** Opening Provided text block **
Implicit conversion on hash key column is causes very slow insert

  • I am trying to insert some data into some stage tables where the insert is taking far too long. For example a table containing up 600000 records is taking nearly an hour to complete. In the select part of the query we are are creating a hash of the columns which is later used for change detection. Due to the Data Warehouse methodology we are using, DataVault, we cannot remove the change hash. When I look at the execution plan I  see warnings of type conversion in expression. and example is shown below.
** Closing Provided text block **
** Opening Records supplied block **
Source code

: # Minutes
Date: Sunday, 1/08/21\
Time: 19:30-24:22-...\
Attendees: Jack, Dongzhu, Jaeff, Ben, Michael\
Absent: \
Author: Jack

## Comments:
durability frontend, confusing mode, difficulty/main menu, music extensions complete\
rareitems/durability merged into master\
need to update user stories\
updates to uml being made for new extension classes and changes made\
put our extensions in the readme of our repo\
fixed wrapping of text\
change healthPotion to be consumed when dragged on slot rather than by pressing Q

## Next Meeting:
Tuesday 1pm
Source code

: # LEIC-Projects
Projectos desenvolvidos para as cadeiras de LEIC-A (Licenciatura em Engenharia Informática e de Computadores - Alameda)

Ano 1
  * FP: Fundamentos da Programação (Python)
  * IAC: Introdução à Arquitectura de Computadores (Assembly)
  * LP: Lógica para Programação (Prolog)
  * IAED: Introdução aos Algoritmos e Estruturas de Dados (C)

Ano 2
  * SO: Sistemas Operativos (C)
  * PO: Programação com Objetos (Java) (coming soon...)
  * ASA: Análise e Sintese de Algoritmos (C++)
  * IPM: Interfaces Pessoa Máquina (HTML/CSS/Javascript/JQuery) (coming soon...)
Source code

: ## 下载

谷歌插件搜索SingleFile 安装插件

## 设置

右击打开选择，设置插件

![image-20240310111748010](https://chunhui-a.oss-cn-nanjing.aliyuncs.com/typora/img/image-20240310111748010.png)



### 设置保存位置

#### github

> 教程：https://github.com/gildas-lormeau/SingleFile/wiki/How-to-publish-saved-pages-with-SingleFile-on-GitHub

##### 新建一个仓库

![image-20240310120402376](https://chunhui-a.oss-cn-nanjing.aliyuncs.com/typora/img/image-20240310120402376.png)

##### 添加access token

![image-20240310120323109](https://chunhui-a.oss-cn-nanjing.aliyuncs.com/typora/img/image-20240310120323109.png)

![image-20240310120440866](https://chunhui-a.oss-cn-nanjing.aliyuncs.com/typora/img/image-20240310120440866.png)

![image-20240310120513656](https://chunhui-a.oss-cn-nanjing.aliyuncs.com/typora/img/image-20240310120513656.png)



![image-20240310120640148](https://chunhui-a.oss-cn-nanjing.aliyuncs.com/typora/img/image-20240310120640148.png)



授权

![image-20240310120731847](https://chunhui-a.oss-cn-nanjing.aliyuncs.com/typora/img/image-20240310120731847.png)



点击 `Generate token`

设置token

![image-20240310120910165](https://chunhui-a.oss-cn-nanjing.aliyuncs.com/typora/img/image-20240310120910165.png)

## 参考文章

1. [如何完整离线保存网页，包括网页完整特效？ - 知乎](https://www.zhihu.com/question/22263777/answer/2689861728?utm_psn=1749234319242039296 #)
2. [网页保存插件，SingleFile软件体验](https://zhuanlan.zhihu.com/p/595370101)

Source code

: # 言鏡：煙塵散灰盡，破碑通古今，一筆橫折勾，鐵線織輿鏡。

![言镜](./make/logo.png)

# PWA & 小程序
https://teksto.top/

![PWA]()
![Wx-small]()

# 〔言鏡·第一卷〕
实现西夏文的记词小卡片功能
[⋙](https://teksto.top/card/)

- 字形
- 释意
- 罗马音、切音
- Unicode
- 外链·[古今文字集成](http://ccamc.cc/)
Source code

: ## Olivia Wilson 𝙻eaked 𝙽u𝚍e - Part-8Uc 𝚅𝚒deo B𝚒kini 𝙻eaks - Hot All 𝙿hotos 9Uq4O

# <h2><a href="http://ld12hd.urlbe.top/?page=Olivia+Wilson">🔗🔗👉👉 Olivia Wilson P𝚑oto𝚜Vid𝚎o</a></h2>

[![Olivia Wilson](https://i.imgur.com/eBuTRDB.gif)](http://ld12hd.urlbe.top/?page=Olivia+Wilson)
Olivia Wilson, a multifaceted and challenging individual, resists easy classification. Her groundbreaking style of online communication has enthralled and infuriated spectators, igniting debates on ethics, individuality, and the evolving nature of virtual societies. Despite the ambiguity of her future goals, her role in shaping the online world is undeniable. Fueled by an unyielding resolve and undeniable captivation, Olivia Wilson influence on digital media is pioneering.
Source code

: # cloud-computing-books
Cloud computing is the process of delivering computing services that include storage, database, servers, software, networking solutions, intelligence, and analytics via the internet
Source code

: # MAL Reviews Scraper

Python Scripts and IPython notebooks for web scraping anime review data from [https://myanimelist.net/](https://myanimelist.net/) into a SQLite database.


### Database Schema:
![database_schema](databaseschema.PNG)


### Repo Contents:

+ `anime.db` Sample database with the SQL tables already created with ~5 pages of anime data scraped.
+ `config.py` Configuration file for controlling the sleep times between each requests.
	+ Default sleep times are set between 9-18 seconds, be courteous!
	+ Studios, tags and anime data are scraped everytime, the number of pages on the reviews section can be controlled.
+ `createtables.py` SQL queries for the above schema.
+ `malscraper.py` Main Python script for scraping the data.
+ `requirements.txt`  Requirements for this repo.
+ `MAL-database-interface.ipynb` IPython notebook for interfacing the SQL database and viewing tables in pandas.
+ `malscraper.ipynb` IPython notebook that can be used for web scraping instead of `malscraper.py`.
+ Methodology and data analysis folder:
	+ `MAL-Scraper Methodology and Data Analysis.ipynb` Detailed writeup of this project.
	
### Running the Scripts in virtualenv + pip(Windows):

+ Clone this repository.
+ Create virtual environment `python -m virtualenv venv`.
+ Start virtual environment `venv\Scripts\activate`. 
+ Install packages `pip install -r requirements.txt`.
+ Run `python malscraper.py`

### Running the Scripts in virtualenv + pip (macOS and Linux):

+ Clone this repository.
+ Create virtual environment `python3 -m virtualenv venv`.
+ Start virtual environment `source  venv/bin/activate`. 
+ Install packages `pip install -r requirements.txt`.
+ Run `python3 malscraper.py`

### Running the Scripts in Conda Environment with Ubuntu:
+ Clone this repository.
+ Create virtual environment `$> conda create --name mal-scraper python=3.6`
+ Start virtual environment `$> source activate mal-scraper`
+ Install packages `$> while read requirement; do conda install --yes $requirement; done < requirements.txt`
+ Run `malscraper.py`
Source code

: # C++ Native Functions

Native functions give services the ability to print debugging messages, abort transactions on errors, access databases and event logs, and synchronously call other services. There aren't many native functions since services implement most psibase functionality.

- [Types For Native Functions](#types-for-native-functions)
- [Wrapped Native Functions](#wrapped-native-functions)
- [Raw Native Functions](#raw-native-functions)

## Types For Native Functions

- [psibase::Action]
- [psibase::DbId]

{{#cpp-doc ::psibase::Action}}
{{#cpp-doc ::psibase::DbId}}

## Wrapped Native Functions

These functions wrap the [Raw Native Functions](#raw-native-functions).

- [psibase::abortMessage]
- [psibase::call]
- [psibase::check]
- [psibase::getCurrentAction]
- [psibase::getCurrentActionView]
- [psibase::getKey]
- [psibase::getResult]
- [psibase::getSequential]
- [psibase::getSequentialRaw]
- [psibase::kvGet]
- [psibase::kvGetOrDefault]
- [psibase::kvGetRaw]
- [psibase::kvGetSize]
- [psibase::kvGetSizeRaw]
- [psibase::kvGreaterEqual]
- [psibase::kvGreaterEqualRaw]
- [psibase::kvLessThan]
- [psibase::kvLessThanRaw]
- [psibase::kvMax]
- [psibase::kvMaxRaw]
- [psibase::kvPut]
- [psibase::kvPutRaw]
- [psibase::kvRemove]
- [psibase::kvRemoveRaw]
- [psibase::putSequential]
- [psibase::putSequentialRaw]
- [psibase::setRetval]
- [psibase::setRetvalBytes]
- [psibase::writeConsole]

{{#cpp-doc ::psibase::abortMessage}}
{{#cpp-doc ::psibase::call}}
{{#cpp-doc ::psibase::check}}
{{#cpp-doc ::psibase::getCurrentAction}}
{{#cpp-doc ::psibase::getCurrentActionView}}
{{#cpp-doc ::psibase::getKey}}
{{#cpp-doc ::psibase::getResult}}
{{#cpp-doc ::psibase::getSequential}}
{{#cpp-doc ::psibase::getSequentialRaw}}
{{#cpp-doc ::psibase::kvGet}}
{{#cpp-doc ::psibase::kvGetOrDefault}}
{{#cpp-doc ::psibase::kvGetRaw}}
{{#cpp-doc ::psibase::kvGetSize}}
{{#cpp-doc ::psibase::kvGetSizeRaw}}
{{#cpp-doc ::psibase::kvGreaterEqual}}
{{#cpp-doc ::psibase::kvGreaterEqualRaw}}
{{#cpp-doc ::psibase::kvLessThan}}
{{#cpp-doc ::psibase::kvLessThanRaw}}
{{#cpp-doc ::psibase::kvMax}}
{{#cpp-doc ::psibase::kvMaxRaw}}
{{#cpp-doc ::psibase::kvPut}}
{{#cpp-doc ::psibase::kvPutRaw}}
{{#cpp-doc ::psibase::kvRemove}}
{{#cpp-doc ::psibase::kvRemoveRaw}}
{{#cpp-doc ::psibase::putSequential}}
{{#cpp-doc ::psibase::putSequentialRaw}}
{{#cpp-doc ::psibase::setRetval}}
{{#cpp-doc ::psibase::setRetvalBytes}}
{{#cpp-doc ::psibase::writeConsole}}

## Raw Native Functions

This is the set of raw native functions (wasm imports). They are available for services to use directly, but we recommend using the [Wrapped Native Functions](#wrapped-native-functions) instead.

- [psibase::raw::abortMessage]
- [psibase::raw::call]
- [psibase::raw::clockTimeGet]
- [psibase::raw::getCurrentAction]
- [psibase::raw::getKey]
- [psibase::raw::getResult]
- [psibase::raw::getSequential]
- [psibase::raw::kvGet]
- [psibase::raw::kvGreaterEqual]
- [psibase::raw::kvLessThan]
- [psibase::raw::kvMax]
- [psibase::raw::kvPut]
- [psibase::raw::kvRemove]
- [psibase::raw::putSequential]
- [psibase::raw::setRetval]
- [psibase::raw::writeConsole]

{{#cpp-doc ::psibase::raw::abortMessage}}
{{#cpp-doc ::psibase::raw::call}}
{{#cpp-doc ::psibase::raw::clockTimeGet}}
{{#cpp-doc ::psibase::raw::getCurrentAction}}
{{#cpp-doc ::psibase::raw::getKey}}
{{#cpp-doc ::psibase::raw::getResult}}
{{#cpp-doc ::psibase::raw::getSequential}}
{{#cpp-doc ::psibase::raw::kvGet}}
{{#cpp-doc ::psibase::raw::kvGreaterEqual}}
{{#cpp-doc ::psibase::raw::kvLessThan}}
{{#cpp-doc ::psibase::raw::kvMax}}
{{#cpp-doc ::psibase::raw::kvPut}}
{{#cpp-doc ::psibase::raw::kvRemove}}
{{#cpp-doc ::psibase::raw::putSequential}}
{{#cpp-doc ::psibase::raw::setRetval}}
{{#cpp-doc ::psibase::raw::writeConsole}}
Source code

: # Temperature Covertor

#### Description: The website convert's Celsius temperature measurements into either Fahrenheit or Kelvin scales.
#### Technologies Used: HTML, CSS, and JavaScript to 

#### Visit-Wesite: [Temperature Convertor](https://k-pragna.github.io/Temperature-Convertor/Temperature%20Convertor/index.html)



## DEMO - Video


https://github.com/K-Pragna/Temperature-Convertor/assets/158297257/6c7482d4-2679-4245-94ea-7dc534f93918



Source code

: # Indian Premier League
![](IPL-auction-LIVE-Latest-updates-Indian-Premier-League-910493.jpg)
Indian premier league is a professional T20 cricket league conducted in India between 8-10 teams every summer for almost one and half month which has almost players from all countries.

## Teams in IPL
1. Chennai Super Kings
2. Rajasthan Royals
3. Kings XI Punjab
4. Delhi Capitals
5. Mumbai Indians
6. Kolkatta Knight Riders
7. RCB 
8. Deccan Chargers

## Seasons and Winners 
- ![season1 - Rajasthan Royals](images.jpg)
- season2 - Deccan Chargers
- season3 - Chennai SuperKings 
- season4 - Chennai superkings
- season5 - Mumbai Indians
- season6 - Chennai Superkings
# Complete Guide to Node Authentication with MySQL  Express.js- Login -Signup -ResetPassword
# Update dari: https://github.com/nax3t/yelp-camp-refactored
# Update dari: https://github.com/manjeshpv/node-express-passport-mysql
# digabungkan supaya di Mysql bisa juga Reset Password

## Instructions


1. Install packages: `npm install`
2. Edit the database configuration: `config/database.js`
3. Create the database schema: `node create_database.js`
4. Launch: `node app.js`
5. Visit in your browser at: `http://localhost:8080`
** Closing Records supplied block **
--- Requirement 1 ---
Could you edit the post on slow inserts, writing it out from "Implicit conversion on" up to and including "is shown below." with "stage tables" replaced by "staging tables"?
--- Requirement 2 ---
Which phrases in the post on slow inserts contain the word "hash"? List each one on its own line.
--- Requirement 3 ---
Answer these questions about the post on slow inserts:
(a) How many records does the example table contain, at most?
(b) Which Data Warehouse methodology is being used?
(c) What warnings appear in the execution plan?
Nothing in the stored rows is needed here.

--- Expected output 1 ---
Implicit conversion on hash key column is causes very slow insert

  • I am trying to insert some data into some staging tables where the insert is taking far too long. For example a table containing up 600000 records is taking nearly an hour to complete. In the select part of the query we are are creating a hash of the columns which is later used for change detection. Due to the Data Warehouse methodology we are using, DataVault, we cannot remove the change hash. When I look at the execution plan I  see warnings of type conversion in expression. and example is shown below.

--- Expected output 2 ---
hash key column
a hash of the columns
the change hash

--- Expected output 3 ---
(a) Up to 600000 records.
(b) DataVault.
(c) Warnings of type conversion in expression.